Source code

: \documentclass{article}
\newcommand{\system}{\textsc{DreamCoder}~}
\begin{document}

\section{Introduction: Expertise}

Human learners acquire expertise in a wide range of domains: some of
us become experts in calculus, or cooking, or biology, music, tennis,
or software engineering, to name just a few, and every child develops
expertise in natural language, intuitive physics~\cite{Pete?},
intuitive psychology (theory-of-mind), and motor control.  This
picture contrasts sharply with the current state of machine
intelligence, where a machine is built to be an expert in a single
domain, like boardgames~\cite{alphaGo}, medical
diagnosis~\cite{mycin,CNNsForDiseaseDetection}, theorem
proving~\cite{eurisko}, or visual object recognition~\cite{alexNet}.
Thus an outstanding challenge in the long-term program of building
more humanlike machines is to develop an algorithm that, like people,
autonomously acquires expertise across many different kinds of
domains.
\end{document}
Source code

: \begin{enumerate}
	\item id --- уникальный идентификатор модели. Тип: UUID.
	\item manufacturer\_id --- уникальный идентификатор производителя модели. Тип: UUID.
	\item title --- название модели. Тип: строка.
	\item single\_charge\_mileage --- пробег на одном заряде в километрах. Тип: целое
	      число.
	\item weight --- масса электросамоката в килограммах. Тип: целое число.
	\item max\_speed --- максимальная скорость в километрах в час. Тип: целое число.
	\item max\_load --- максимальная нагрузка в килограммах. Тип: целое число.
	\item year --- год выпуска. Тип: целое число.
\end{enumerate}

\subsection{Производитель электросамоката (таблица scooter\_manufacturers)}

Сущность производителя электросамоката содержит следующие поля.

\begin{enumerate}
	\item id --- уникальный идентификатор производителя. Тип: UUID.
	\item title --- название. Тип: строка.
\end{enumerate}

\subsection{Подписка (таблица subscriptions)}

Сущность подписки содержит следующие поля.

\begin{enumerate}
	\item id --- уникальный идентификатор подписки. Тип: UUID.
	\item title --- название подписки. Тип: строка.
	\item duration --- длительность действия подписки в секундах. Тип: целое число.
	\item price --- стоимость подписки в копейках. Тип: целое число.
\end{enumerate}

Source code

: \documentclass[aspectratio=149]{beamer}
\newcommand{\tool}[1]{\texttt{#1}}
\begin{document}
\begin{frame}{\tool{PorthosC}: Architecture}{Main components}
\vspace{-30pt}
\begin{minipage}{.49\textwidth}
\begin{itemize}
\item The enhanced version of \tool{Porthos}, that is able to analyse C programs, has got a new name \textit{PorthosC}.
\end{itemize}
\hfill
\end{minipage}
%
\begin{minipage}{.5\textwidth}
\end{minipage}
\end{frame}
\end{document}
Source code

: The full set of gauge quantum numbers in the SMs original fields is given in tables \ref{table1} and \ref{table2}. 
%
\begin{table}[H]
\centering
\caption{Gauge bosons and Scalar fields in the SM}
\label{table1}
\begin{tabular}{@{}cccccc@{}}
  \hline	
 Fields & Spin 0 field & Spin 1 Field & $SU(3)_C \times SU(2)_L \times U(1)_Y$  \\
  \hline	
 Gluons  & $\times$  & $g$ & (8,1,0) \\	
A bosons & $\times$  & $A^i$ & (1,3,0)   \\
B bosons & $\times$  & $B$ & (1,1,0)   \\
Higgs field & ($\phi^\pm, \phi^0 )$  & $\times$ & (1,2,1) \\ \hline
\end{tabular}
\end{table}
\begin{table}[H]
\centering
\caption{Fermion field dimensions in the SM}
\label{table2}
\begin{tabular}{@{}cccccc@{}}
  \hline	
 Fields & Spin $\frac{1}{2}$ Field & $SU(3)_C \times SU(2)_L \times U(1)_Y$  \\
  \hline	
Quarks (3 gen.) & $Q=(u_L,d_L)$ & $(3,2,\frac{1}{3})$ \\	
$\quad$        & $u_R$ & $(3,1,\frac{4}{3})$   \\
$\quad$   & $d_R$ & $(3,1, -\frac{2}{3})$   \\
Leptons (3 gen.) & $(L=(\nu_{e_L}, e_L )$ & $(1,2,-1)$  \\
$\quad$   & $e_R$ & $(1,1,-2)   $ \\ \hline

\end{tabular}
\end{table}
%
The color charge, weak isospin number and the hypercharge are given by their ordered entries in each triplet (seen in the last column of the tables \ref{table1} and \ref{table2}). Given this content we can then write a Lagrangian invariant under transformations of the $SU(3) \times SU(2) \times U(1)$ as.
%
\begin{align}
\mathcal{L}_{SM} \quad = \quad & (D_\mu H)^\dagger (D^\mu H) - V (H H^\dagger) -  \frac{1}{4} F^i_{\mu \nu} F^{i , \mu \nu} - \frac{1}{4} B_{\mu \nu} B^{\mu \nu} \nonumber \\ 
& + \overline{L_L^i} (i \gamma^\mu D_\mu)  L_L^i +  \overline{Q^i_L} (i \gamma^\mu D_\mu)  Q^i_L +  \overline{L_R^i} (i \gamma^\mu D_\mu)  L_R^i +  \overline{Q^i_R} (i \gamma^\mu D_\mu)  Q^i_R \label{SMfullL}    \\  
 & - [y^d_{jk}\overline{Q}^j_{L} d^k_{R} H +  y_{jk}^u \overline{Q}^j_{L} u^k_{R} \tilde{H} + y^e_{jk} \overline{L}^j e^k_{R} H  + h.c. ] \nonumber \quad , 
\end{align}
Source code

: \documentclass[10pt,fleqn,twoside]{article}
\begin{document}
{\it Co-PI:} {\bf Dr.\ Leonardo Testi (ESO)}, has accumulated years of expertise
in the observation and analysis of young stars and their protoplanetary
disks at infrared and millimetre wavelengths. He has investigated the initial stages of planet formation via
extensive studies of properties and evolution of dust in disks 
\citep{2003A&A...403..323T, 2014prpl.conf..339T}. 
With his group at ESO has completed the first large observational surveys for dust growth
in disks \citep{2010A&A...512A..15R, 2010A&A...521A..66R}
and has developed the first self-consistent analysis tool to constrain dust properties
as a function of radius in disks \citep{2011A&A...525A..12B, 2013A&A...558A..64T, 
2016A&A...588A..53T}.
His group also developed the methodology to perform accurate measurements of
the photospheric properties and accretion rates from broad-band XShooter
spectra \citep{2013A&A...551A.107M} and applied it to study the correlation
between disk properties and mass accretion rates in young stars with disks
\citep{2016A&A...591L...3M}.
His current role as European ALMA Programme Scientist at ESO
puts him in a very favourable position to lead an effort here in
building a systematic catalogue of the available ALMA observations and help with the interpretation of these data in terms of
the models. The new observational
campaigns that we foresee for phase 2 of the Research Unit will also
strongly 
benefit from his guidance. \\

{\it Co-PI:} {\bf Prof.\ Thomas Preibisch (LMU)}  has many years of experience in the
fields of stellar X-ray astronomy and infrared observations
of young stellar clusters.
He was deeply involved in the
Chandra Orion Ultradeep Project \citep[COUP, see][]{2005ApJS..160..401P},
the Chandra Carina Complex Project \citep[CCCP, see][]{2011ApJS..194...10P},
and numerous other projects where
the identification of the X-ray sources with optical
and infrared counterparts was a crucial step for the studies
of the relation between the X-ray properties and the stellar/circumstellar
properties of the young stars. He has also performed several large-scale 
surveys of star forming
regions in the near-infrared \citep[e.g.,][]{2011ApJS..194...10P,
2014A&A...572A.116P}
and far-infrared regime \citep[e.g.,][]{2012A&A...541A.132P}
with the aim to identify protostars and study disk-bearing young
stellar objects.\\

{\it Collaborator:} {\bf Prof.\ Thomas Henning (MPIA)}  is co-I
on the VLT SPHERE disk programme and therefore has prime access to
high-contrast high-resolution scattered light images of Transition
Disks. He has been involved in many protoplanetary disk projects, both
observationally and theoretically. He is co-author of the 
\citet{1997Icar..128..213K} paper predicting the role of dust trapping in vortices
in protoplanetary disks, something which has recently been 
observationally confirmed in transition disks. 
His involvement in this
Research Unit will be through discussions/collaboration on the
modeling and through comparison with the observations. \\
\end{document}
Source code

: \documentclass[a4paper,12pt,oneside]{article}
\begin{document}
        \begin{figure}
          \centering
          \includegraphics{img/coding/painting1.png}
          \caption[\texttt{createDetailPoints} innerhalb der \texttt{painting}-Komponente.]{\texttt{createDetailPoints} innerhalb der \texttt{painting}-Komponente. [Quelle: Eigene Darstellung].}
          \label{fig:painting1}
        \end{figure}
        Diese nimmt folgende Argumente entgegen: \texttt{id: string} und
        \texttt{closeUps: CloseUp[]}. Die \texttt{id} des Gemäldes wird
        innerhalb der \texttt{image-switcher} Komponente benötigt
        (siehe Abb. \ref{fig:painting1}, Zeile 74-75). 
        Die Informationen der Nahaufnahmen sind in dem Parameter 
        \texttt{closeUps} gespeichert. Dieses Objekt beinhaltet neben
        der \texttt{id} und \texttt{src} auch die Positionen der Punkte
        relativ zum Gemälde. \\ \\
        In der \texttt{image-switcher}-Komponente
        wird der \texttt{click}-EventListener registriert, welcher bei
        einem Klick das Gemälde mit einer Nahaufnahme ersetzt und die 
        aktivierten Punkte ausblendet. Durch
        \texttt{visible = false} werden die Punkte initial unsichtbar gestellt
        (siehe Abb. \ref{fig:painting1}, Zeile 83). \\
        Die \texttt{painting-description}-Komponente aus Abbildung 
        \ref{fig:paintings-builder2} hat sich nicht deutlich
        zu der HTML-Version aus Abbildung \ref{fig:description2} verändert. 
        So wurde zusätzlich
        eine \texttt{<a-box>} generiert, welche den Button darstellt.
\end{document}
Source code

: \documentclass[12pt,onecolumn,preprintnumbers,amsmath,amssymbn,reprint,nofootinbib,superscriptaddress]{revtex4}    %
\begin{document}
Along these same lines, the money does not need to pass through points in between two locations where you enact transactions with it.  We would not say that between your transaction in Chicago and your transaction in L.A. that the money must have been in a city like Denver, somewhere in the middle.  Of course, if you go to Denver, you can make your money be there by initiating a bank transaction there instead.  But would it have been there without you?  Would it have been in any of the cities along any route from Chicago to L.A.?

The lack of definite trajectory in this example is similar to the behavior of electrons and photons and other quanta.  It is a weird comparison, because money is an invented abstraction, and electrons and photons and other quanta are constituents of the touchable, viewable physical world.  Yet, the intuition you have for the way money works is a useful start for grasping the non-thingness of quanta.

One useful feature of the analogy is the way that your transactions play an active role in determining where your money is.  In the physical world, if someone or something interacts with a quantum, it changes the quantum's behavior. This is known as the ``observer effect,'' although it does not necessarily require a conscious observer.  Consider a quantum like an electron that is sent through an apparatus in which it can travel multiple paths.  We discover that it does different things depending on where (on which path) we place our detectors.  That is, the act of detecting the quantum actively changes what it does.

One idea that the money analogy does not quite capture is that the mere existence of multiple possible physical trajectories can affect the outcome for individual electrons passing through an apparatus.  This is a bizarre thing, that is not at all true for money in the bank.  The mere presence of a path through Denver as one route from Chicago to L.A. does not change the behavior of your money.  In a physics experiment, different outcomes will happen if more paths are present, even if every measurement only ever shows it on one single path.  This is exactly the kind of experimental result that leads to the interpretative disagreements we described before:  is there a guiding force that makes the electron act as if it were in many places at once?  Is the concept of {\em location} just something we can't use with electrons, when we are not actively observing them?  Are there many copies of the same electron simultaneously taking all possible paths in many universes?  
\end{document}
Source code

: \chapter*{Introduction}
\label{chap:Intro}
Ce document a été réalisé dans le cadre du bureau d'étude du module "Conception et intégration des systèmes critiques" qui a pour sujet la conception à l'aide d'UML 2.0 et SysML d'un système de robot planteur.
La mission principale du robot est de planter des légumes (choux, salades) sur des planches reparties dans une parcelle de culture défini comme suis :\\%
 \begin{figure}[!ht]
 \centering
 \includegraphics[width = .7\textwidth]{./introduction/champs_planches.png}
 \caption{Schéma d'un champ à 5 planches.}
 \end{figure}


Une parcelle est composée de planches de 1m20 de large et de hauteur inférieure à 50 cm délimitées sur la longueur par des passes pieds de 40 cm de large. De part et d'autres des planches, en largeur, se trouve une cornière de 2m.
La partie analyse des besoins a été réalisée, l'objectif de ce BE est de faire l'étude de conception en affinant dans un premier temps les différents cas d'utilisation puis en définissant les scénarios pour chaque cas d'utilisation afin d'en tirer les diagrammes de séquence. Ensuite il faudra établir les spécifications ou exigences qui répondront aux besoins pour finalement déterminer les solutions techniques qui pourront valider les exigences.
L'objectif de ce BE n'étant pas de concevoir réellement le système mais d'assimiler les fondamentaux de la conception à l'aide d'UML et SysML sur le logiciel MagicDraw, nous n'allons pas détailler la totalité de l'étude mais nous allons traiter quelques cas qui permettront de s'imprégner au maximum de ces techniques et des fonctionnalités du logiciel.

#### About this exercise:
Search the material above for the word "subsection", and return each line that holds it.

#### Solution to this problem:
\subsection{Производитель электросамоката (таблица scooter\_manufacturers)}
\subsection{Подписка (таблица subscriptions)}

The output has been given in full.